Ancelotti dice que al nombrar a un líder se debe preguntar para qué lo traen al equipo: si para mantener una cultura o para crear una nueva cultura. “La cultura come estrategia al desayuno”, escribe. Sin la cultura correcta, el equipo no funciona. El técnico Lorenzo, imagino, fue traído para revivir y mantener una cultura de juego técnico, mística y buena preparación física que viene desde Pacho Maturana, y que alcanzó un nivel superior bajo Pekerman.

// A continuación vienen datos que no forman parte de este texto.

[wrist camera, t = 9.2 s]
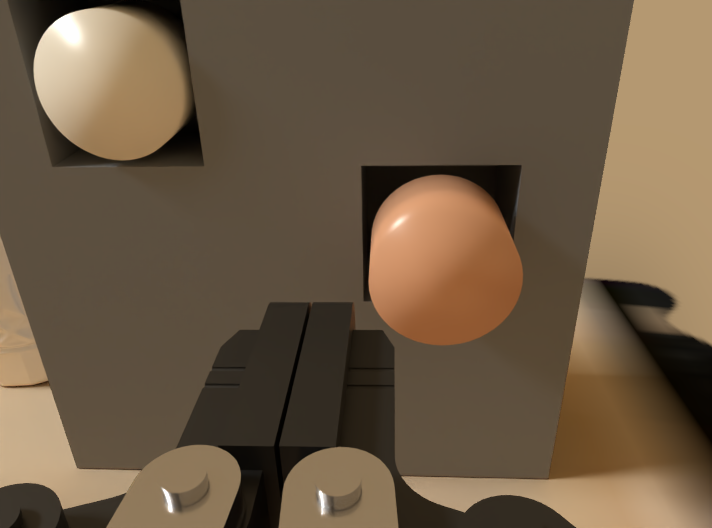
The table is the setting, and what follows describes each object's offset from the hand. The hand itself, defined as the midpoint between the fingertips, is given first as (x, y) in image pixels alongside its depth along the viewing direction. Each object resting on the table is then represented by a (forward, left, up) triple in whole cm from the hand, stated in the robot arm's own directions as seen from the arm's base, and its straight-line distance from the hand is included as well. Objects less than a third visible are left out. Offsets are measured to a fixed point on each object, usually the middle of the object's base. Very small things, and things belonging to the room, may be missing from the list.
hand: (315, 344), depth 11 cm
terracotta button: (+10, 0, -4) cm, 11 cm away
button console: (+12, +5, -13) cm, 18 cm away
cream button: (+10, +10, +1) cm, 14 cm away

Allí, en el segundo tiempo afanoso y los últimos cinco minutos de espanto contra Brasil terminó la parte de ida de nuestro viaje a acompañar a la Selección Colombia. Algunas estrellas aguantan banca y otras corren, pasan con exactitud científica y tocan con arte, atacan y fulminan, o defienden como gatos paras arriba. Qué dicha nos han dado en estos catorce días de carretera y expectativas. Qué imborrables recuerdos nos dieron esos 9.619 kilómetros de fútbol.

Al regreso, cruzamos Estados Unidos de oeste a este, justo por el medio del país, y seguimos viendo por celular partidos de las copas América y Euro. El mejor anuncio de la carretera lo vimos en Nebraska: “Área de prisión, prohibido recoger personas haciendo autoestop.”

Ya en casa, vimos por televisión el partido con Uruguay. Los uruguayos consideran que Colombia se volvió su verdugo, desde el 2-0 en el Maracaná en el mundial de Brasil en 2014. Con tremendo sufrimiento repetimos la gesta en esta ocasión, con el 1-0 defendido por diez titanes, y la inteligencia del cuerpo técnico con los cambios.

Es la primera vez que hacemos un viaje tan largo siguiendo al fútbol, y ya empezamos a pensar en el mundial del 2026, momento en que ojalá recuperemos el sosiego en Colombia y mantengamos la esperanza en la Sele y en el futuro. ¡Vamos Colombia por esta Copa América 2024!